All entries are to be retyped without alteration.

(Dataset entries)
=-=-=
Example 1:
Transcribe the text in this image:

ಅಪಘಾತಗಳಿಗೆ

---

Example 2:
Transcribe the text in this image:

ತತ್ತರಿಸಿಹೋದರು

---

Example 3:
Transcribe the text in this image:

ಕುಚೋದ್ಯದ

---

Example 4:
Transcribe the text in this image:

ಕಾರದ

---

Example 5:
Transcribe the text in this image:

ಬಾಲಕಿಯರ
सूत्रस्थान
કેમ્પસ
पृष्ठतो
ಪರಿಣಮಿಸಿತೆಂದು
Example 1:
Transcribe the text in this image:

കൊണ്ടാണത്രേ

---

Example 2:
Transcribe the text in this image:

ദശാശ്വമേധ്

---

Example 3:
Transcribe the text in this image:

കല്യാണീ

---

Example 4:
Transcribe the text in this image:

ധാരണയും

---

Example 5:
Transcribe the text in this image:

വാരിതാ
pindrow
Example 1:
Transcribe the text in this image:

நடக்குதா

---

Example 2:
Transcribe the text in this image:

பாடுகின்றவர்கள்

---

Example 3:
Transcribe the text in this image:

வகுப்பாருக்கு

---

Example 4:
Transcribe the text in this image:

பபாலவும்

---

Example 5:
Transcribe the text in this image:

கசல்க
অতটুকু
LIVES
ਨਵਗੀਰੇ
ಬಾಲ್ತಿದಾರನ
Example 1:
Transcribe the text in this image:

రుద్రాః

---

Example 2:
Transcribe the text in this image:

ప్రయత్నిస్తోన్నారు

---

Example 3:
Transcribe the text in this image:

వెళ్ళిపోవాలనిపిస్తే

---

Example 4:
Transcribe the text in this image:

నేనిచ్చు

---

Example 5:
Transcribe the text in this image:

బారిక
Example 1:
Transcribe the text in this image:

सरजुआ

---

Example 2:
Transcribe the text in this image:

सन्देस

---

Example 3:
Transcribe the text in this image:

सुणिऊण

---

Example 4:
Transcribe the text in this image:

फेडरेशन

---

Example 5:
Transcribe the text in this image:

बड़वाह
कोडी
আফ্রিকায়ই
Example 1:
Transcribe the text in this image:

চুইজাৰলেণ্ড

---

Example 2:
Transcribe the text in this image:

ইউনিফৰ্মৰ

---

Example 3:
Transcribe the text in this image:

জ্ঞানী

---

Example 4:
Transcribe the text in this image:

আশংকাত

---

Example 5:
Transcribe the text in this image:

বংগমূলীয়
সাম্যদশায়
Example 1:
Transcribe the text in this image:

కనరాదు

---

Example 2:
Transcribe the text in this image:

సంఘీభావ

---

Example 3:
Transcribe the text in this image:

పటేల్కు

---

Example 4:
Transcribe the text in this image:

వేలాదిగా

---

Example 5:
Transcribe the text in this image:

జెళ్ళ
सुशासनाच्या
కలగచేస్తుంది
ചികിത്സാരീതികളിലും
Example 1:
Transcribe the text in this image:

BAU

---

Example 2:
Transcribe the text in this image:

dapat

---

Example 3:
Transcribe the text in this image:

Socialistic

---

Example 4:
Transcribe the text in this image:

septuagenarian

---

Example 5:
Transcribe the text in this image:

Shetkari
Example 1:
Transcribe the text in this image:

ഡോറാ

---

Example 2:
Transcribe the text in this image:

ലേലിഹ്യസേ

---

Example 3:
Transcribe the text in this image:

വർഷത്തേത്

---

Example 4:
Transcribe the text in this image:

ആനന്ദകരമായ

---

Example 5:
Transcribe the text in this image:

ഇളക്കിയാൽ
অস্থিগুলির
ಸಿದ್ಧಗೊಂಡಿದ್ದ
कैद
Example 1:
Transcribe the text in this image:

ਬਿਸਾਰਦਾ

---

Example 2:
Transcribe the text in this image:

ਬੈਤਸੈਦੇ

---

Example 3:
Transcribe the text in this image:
=-=-=
__Written reply__
Example 1:
Transcribe the text in this image:

ಅಪಘಾತಗಳಿಗೆ

---

Example 2:
Transcribe the text in this image:

ತತ್ತರಿಸಿಹೋದರು

---

Example 3:
Transcribe the text in this image:

ಕುಚೋದ್ಯದ

---

Example 4:
Transcribe the text in this image:

ಕಾರದ

---

Example 5:
Transcribe the text in this image:

ಬಾಲಕಿಯರ
सूत्रस्थान
કેમ્પસ
पृष्ठतो
ಪರಿಣಮಿಸಿತೆಂದು
Example 1:
Transcribe the text in this image:

കൊണ്ടാണത്രേ

---

Example 2:
Transcribe the text in this image:

ദശാശ്വമേധ്

---

Example 3:
Transcribe the text in this image:

കല്യാണീ

---

Example 4:
Transcribe the text in this image:

ധാരണയും

---

Example 5:
Transcribe the text in this image:

വാരിതാ
pindrow
Example 1:
Transcribe the text in this image:

நடக்குதா

---

Example 2:
Transcribe the text in this image:

பாடுகின்றவர்கள்

---

Example 3:
Transcribe the text in this image:

வகுப்பாருக்கு

---

Example 4:
Transcribe the text in this image:

பபாலவும்

---

Example 5:
Transcribe the text in this image:

கசல்க
অতটুকু
LIVES
ਨਵਗੀਰੇ
ಬಾಲ್ತಿದಾರನ
Example 1:
Transcribe the text in this image:

రుద్రాః

---

Example 2:
Transcribe the text in this image:

ప్రయత్నిస్తోన్నారు

---

Example 3:
Transcribe the text in this image:

వెళ్ళిపోవాలనిపిస్తే

---

Example 4:
Transcribe the text in this image:

నేనిచ్చు

---

Example 5:
Transcribe the text in this image:

బారిక
Example 1:
Transcribe the text in this image:

सरजुआ

---

Example 2:
Transcribe the text in this image:

सन्देस

---

Example 3:
Transcribe the text in this image:

सुणिऊण

---

Example 4:
Transcribe the text in this image:

फेडरेशन

---

Example 5:
Transcribe the text in this image:

बड़वाह
कोडी
আফ্রিকায়ই
Example 1:
Transcribe the text in this image:

চুইজাৰলেণ্ড

---

Example 2:
Transcribe the text in this image:

ইউনিফৰ্মৰ

---

Example 3:
Transcribe the text in this image:

জ্ঞানী

---

Example 4:
Transcribe the text in this image:

আশংকাত

---

Example 5:
Transcribe the text in this image:

বংগমূলীয়
সাম্যদশায়
Example 1:
Transcribe the text in this image:

కనరాదు

---

Example 2:
Transcribe the text in this image:

సంఘీభావ

---

Example 3:
Transcribe the text in this image:

పటేల్కు

---

Example 4:
Transcribe the text in this image:

వేలాదిగా

---

Example 5:
Transcribe the text in this image:

జెళ్ళ
सुशासनाच्या
కలగచేస్తుంది
ചികിത്സാരീതികളിലും
Example 1:
Transcribe the text in this image:

BAU

---

Example 2:
Transcribe the text in this image:

dapat

---

Example 3:
Transcribe the text in this image:

Socialistic

---

Example 4:
Transcribe the text in this image:

septuagenarian

---

Example 5:
Transcribe the text in this image:

Shetkari
Example 1:
Transcribe the text in this image:

ഡോറാ

---

Example 2:
Transcribe the text in this image:

ലേലിഹ്യസേ

---

Example 3:
Transcribe the text in this image:

വർഷത്തേത്

---

Example 4:
Transcribe the text in this image:

ആനന്ദകരമായ

---

Example 5:
Transcribe the text in this image:

ഇളക്കിയാൽ
অস্থিগুলির
ಸಿದ್ಧಗೊಂಡಿದ್ದ
कैद
Example 1:
Transcribe the text in this image:

ਬਿਸਾਰਦਾ

---

Example 2:
Transcribe the text in this image:

ਬੈਤਸੈਦੇ

---

Example 3:
Transcribe the text in this image:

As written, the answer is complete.